Surface nanobubbles or Knudsen bubbles?

    Vincent S. J. Craig
    • Department of Applied Mathematics, Research School of Physics and Engineering, Australian National University, Canberra ACT 0200, Australia
Physics 4, 70
AFM experiments suggest the long lifetime of surface nanobubbles is due to a balanced influx and outflux of gas molecules.
Figure 1: Schematic showing particles in a Knudsen gas leaving and entering a surface nanobubble with angle θ to the surface.

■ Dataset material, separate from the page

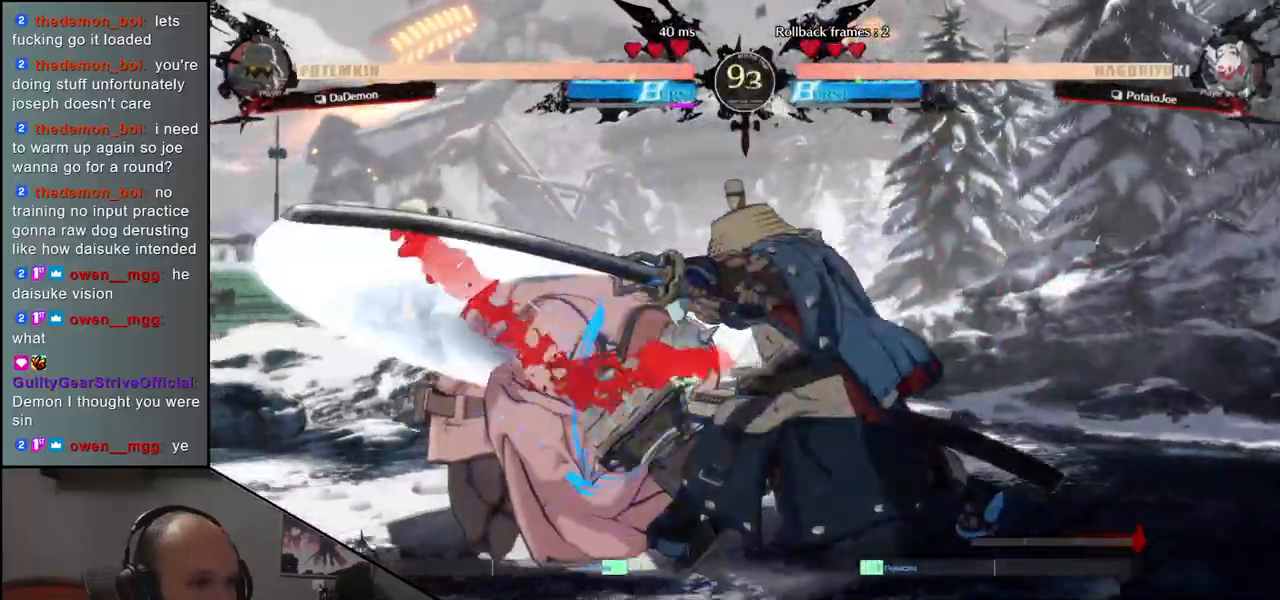
{"buttons": ["SQUARE"], "left_stick": "left", "events": [[17, "left_stick", "left"], [33, "SQUARE", "down"]]}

The mysterious stability of nanobubbles on surfaces is a puzzle baffling soft matter and colloid scientists. Bubbles inside a fluid tend to be spherical, but surface bubbles have the appearance of blisters with typical widths of 1000 nanometers (nm) and heights of 20nm. The existence of surface bubbles was proposed to explain the extremely long range and the magnitude of the strongly attractive forces observed between hydrophobic surfaces in water [1]. Nanobubbles are of interest because they are easily produced and are stable, and as such, their presence may be altering many aqueous interfaces and exerting influence on processes as diverse as froth flotation to the transportation of anticancer drugs across membranes. Classically, bubbles will deflate, leading to an increase in Laplace pressure (the pressure differential inside and outside a bubble) and a positive feedback loop that results in their rapid disappearance. However, surface nanobubbles, seemingly unaware of the rules, can remain stable for days. Now, writing in Physical Review Letters, James Seddon and coauthors [2] at the University of Twente, the Netherlands, have proposed an explanation for this stability, whereby the properties of the gas within a nanobubble generate a recirculation of the surrounding liquid, which effectively ensures that the gas escaping the bubble through diffusion is recaptured and the bubble lifetime is extended.

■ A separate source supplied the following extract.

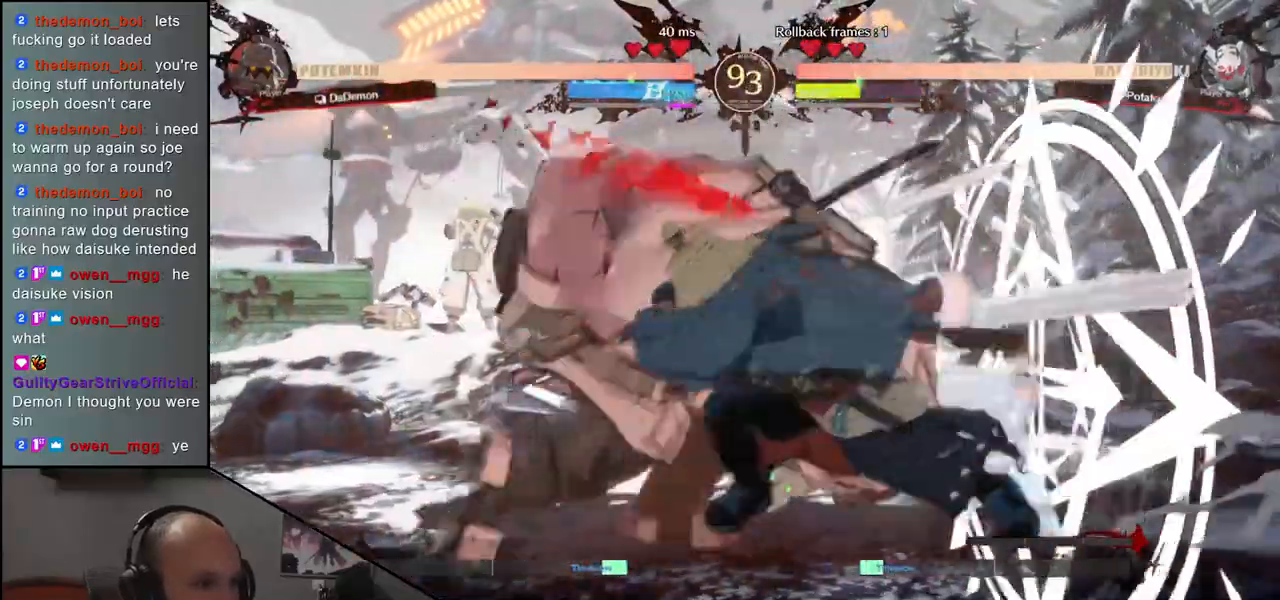
{"buttons": [], "left_stick": "center", "events": [[100, "SQUARE", "up"], [167, "left_stick", "center"], [417, "R1", "down"], [500, "R1", "up"]]}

The existence of surface nanobubbles was confirmed through atomic force microscope images, produced by groups in China [3] and Japan [4]. The Chinese group, led by Jun Hu, demonstrated that the creation of nanobubbles on a hydrophobic surface could be induced through a technique known as solvent exchange. Typically, the solvents employed are water and ethanol, which are miscible. When water displaces ethanol, a pure ethanol phase momentarily wets the surface before diffusing into the water. In doing so, excess gas is left behind at the interface and spherical cap nanobubbles are formed, with heights typically <100nm and widths up to 10 microns. For their part, the Japanese group of Ishida and Higashitani showed that the process of immersing a hydrophobic surface in water leads to incomplete wetting and the production of nanobubbles. Nanobubbles can also be produced by electrolysis and temperature change. As ethanol is often employed in cleaning regimes and the temperature changes required to induce nanobubbles are small ( <10 ° C), it can be seen that nanobubbles may be present in a great many circumstances. Additionally, AFM studies reveal that the contact angle of nanobubbles is significantly higher (as measured through the more dense aqueous phase) than microscopic bubbles and that stability is largely unaffected by pH, electrolytes, and surfactants. The stability of nanobubbles has been a central question since they were first suggested. So what is the source of this surprising stability? We must consider two scenarios, both of which, at first glance, appear unlikely: either gas is not leaving the bubble, or it is leaving the bubble, but it is being replaced at approximately the same rate.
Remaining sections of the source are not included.